Tedavi ne kadar sürmelidir? Hastaların çoğunda yüksek doz gama globülin bir kez verilir fakat bazılarında ikinci doz gerekebilir. Yüksek doz aspirin başlanır ve ateş devam ettiği müddetçe verilir, daha sonra azaltılır. Trombositler üzerindeki pıhtılaşmayı engelleyici etkisinden dolayı düşük doz aspirine devam edilir. Böylece trombositler birbirine yapışmaz. düşük doz aspirin kullanımı, Kawasaki nin en tehlikeli komplikasyonu olan kalp enfarktüsüne yol açabilen, anevrizma içindeki trombüs (kan pıhtısı) oluşumuna engel olması açısından yararlıdır.Koroner anormalliği olmayan çocuklar birkaç hafta aspirin tedavisi görürler fakat anevrizması olan çocuklarda çok daha uzun sürelerle kullanılmalıdır.
Alternatif / tamamlayıcı tedavinin yeri nedir? Bu hastalık için alternatif tedavilerin yeri yoktur.
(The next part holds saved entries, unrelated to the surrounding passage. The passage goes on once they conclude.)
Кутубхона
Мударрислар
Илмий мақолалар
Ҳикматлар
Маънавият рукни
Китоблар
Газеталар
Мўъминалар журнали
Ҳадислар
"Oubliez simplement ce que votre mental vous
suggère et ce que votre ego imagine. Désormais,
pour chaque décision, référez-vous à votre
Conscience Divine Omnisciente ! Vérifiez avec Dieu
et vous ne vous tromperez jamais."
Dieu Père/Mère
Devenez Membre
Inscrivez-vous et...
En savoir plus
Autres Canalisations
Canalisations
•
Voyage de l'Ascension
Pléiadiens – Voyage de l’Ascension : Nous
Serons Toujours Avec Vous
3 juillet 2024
Ne çeşit kontrol muayeneleri gereklidir? Kawasaki hastaları normale dönünceye kadar periyodik olarak kan sayımları ve ESR tetkikleri yapılmalıdır. Koroner anevrizmaların varlığını saptamak ve gelişimlerin takip etmek için düzenli eko kardiyogramlar yapılmalıdır; sıklığı anevrizmaların varlığına ve büyüklüğüne bağlı olarak değişir. Pek çok anevrizma iyileşebilir. Pediatrist, pediatrik kardiyolog ve pediatrik romatolog bu çocukların takibini üstlenmelidir. Pediatrik romatologun olmadığı yerlerde, özellikle kalp tutulumu olan hastaların takibini pediatrist ve kardiyolog birlikte yapmalıdır.
hastalık ne kadar sürer? Kawasaki üç evresi olan bir hastalıktır: 1) İlk 2 haftayı içeren, ateşin ve diğer belirtilerin görüldüğü akut evre, 2) İkinci haftadan dördüncü haftaya kadar olan, trombosit sayısının artıp anevrizmaların oluşmaya başladığı subakut evre, 3) Birinci aydan üçüncü aya kadar olan, bütün laboratuar testlerinin normale dönmeye başladığı ve bazı koroner arter anevrizmalarinin küçülmeye başladığı iyileşme evresi.
Hastalığın uzun dönem sonuçları nelerdir? Hastaların büyük çoğunluğu için sonucu mükemmeldir; normal hayatlarına dönüp normal büyüme ve gelişmelerini sürdürürler. Kalıcı koroner arter anormalliği olan hastalar için hastalığın gidişatı damar daralması ve tıkanıklıklarının gelişimine bağlıdır.
Günlük hayat için bazı öneriler- Sporun yeri ? Asi yapılabilir mi ? hastalık ve gama globülin tedavisi bağışıklık sistemini etkilediği ve bu etki 6 Ay sürebildiği için bu hastaların 3-6 ay boyunca asılanmamaları önerilir. Kalp tutulumu geliştirmeyen çocukların spor ya da başka bir günlük aktivite açısından kısıtlanmalarına gerek yoktur. Ne var ki, koroner anevrizması olan çocukların ergenlik çağı boyunca, yarışmalı aktivitelere katılabilmeleri için bir pediatrik kardiyologa danışılmalıdır.